Adderall is a Schedule II controlled substance. It is a stimulant drug frequently prescribed to treat narcolepsy, a sleep disorder, and attention-deficit hyperactivity disorder.
Abuse of Adderall is common among high school and college students. It has the reputation of enhancing academic performance and aiding weight loss. Adderall does not work in these regards, but misuse can get young people in trouble in several different ways.
1. Sharing Adderall
According to the Hazelden Betty Ford Foundation, approximately 9% of children ages 9 to 17 experience disabling symptoms of ADHD. Most young people probably have friends who take Adderall and may pressure them to share. This could get both parties in trouble. The one without a prescription could face possession charges while the one who provided the drug could face charges of distribution or trafficking.
2. Stealing Adderall
A young person wishing to misuse Adderall may find a way to divert it without the knowledge of the individual with the prescription, by stealing the medication from the individual’s home or dorm room. Both the possession and theft of the drug can have legal consequences.

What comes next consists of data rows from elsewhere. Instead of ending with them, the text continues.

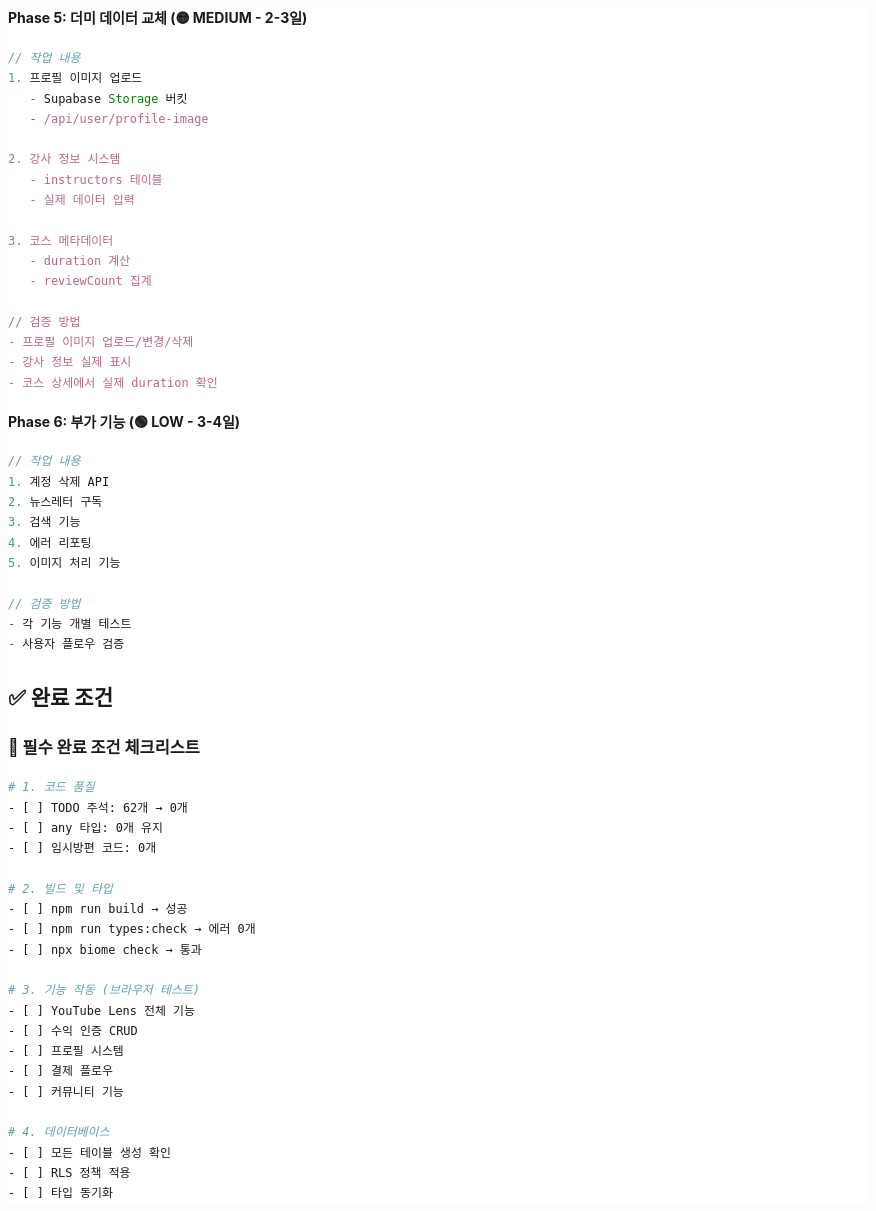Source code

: 
#### Phase 5: 더미 데이터 교체 (🟡 MEDIUM - 2-3일)
```typescript
// 작업 내용
1. 프로필 이미지 업로드
   - Supabase Storage 버킷
   - /api/user/profile-image
   
2. 강사 정보 시스템
   - instructors 테이블
   - 실제 데이터 입력
   
3. 코스 메타데이터
   - duration 계산
   - reviewCount 집계

// 검증 방법
- 프로필 이미지 업로드/변경/삭제
- 강사 정보 실제 표시
- 코스 상세에서 실제 duration 확인
```

#### Phase 6: 부가 기능 (🟢 LOW - 3-4일)
```typescript
// 작업 내용
1. 계정 삭제 API
2. 뉴스레터 구독
3. 검색 기능
4. 에러 리포팅
5. 이미지 처리 기능

// 검증 방법
- 각 기능 개별 테스트
- 사용자 플로우 검증
```

## ✅ 완료 조건

### 🔴 필수 완료 조건 체크리스트
```bash
# 1. 코드 품질
- [ ] TODO 주석: 62개 → 0개
- [ ] any 타입: 0개 유지
- [ ] 임시방편 코드: 0개

# 2. 빌드 및 타입
- [ ] npm run build → 성공
- [ ] npm run types:check → 에러 0개
- [ ] npx biome check → 통과

# 3. 기능 작동 (브라우저 테스트)
- [ ] YouTube Lens 전체 기능
- [ ] 수익 인증 CRUD
- [ ] 프로필 시스템
- [ ] 결제 플로우
- [ ] 커뮤니티 기능

# 4. 데이터베이스
- [ ] 모든 테이블 생성 확인
- [ ] RLS 정책 적용
- [ ] 타입 동기화
```

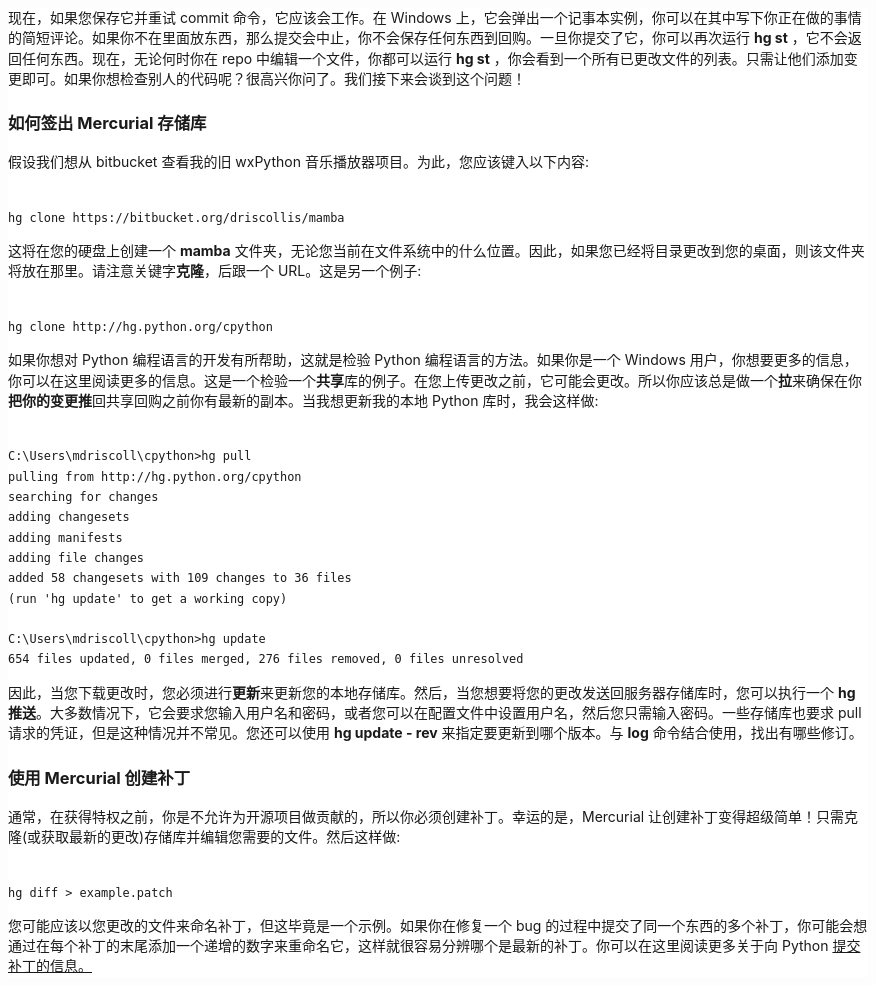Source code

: 现在，如果您保存它并重试 commit 命令，它应该会工作。在 Windows 上，它会弹出一个记事本实例，你可以在其中写下你正在做的事情的简短评论。如果你不在里面放东西，那么提交会中止，你不会保存任何东西到回购。一旦你提交了它，你可以再次运行 **hg st** ，它不会返回任何东西。现在，无论何时你在 repo 中编辑一个文件，你都可以运行 **hg st** ，你会看到一个所有已更改文件的列表。只需让他们添加变更即可。如果你想检查别人的代码呢？很高兴你问了。我们接下来会谈到这个问题！

### 如何签出 Mercurial 存储库

假设我们想从 bitbucket 查看我的旧 wxPython 音乐播放器项目。为此，您应该键入以下内容:

```

hg clone https://bitbucket.org/driscollis/mamba

```

这将在您的硬盘上创建一个 **mamba** 文件夹，无论您当前在文件系统中的什么位置。因此，如果您已经将目录更改到您的桌面，则该文件夹将放在那里。请注意关键字**克隆**，后跟一个 URL。这是另一个例子:

```

hg clone http://hg.python.org/cpython

```

如果你想对 Python 编程语言的开发有所帮助，这就是检验 Python 编程语言的方法。如果你是一个 Windows 用户，你想要更多的信息，你可以在这里阅读更多的信息。这是一个检验一个**共享**库的例子。在您上传更改之前，它可能会更改。所以你应该总是做一个**拉**来确保在你**把你的变更推**回共享回购之前你有最新的副本。当我想更新我的本地 Python 库时，我会这样做:

```

C:\Users\mdriscoll\cpython>hg pull
pulling from http://hg.python.org/cpython
searching for changes
adding changesets
adding manifests
adding file changes
added 58 changesets with 109 changes to 36 files
(run 'hg update' to get a working copy)

C:\Users\mdriscoll\cpython>hg update
654 files updated, 0 files merged, 276 files removed, 0 files unresolved

```

因此，当您下载更改时，您必须进行**更新**来更新您的本地存储库。然后，当您想要将您的更改发送回服务器存储库时，您可以执行一个 **hg 推送**。大多数情况下，它会要求您输入用户名和密码，或者您可以在配置文件中设置用户名，然后您只需输入密码。一些存储库也要求 pull 请求的凭证，但是这种情况并不常见。您还可以使用 **hg update - rev** 来指定要更新到哪个版本。与 **log** 命令结合使用，找出有哪些修订。

### 使用 Mercurial 创建补丁

通常，在获得特权之前，你是不允许为开源项目做贡献的，所以你必须创建补丁。幸运的是，Mercurial 让创建补丁变得超级简单！只需克隆(或获取最新的更改)存储库并编辑您需要的文件。然后这样做:

```

hg diff > example.patch

```

您可能应该以您更改的文件来命名补丁，但这毕竟是一个示例。如果你在修复一个 bug 的过程中提交了同一个东西的多个补丁，你可能会想通过在每个补丁的末尾添加一个递增的数字来重命名它，这样就很容易分辨哪个是最新的补丁。你可以在这里阅读更多关于向 Python [提交补丁的信息。](https://www.blog.pythonlibrary.org/2012/05/22/core-python-development-how-to-submit-a-patch/)
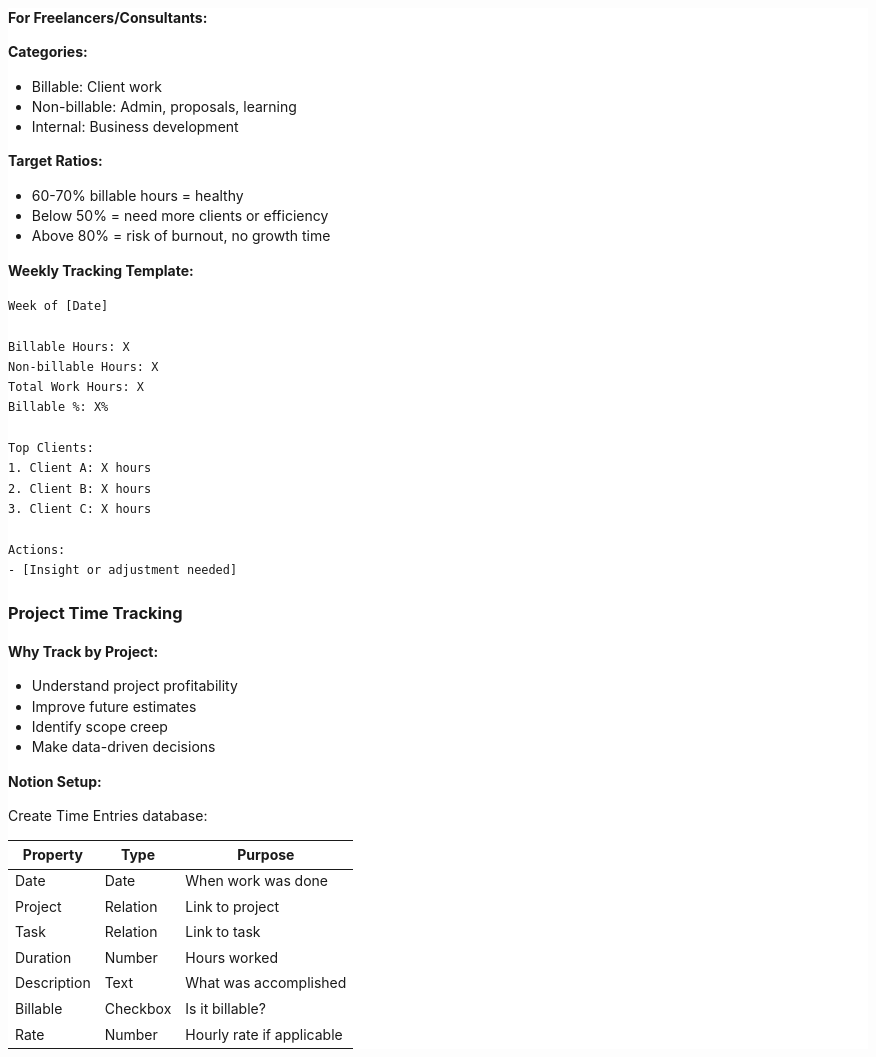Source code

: **For Freelancers/Consultants:**

**Categories:**
- Billable: Client work
- Non-billable: Admin, proposals, learning
- Internal: Business development

**Target Ratios:**
- 60-70% billable hours = healthy
- Below 50% = need more clients or efficiency
- Above 80% = risk of burnout, no growth time

**Weekly Tracking Template:**

```
Week of [Date]

Billable Hours: X
Non-billable Hours: X
Total Work Hours: X
Billable %: X%

Top Clients:
1. Client A: X hours
2. Client B: X hours
3. Client C: X hours

Actions:
- [Insight or adjustment needed]
```

### Project Time Tracking

**Why Track by Project:**
- Understand project profitability
- Improve future estimates
- Identify scope creep
- Make data-driven decisions

**Notion Setup:**

Create Time Entries database:

| Property | Type | Purpose |
|----------|------|----------|
| Date | Date | When work was done |
| Project | Relation | Link to project |
| Task | Relation | Link to task |
| Duration | Number | Hours worked |
| Description | Text | What was accomplished |
| Billable | Checkbox | Is it billable? |
| Rate | Number | Hourly rate if applicable |
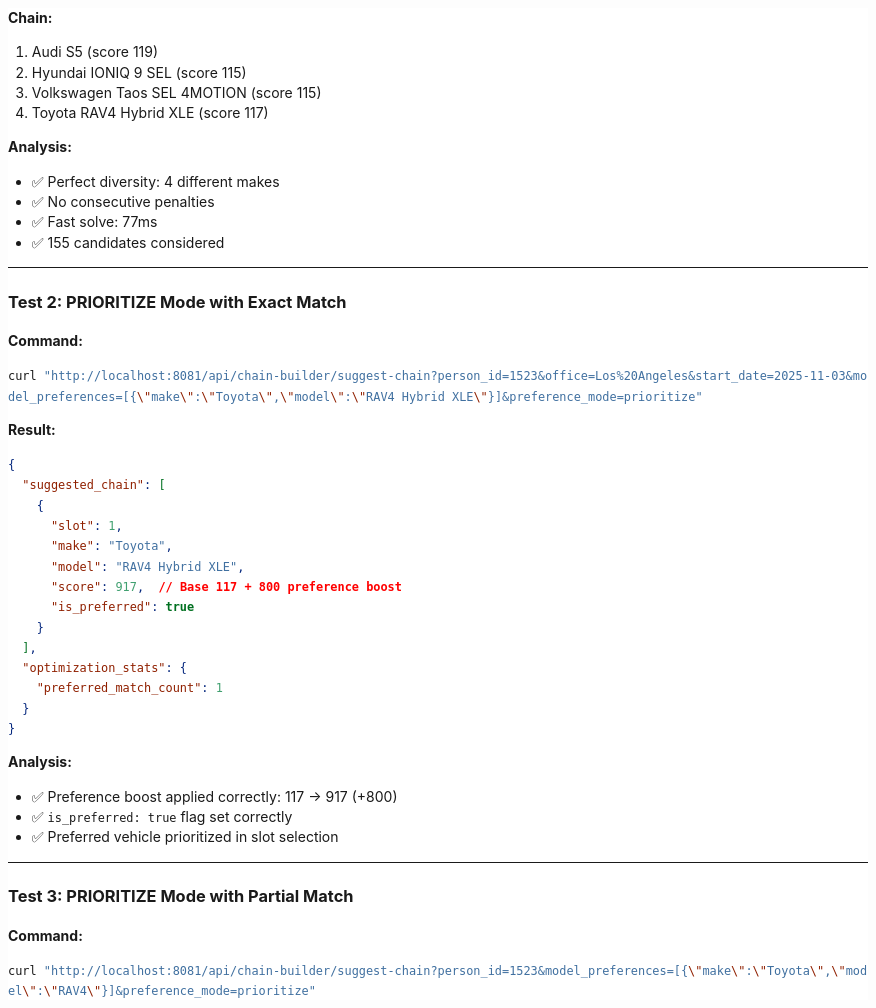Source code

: **Chain:**
1. Audi S5 (score 119)
2. Hyundai IONIQ 9 SEL (score 115)
3. Volkswagen Taos SEL 4MOTION (score 115)
4. Toyota RAV4 Hybrid XLE (score 117)

**Analysis:**
- ✅ Perfect diversity: 4 different makes
- ✅ No consecutive penalties
- ✅ Fast solve: 77ms
- ✅ 155 candidates considered

---

### Test 2: PRIORITIZE Mode with Exact Match

**Command:**
```bash
curl "http://localhost:8081/api/chain-builder/suggest-chain?person_id=1523&office=Los%20Angeles&start_date=2025-11-03&model_preferences=[{\"make\":\"Toyota\",\"model\":\"RAV4 Hybrid XLE\"}]&preference_mode=prioritize"
```

**Result:**
```json
{
  "suggested_chain": [
    {
      "slot": 1,
      "make": "Toyota",
      "model": "RAV4 Hybrid XLE",
      "score": 917,  // Base 117 + 800 preference boost
      "is_preferred": true
    }
  ],
  "optimization_stats": {
    "preferred_match_count": 1
  }
}
```

**Analysis:**
- ✅ Preference boost applied correctly: 117 → 917 (+800)
- ✅ `is_preferred: true` flag set correctly
- ✅ Preferred vehicle prioritized in slot selection

---

### Test 3: PRIORITIZE Mode with Partial Match

**Command:**
```bash
curl "http://localhost:8081/api/chain-builder/suggest-chain?person_id=1523&model_preferences=[{\"make\":\"Toyota\",\"model\":\"RAV4\"}]&preference_mode=prioritize"
```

It is rare to overdose on Adderall, but it is possible. An overdose can produce symptoms of a high fever, stomach pain and vomiting, headache and rapid breathing. Overdosing on Adderall can induce a heart attack and may prove fatal.
When taken recreationally, Adderall can change the brain’s chemistry to develop a tolerance for the drug. This means that a person has to take larger doses to achieve the same effects. Addiction can lead to problems at home, work or school as well as chronic health problems.
Treatment is available for young people who have become addicted to Adderall.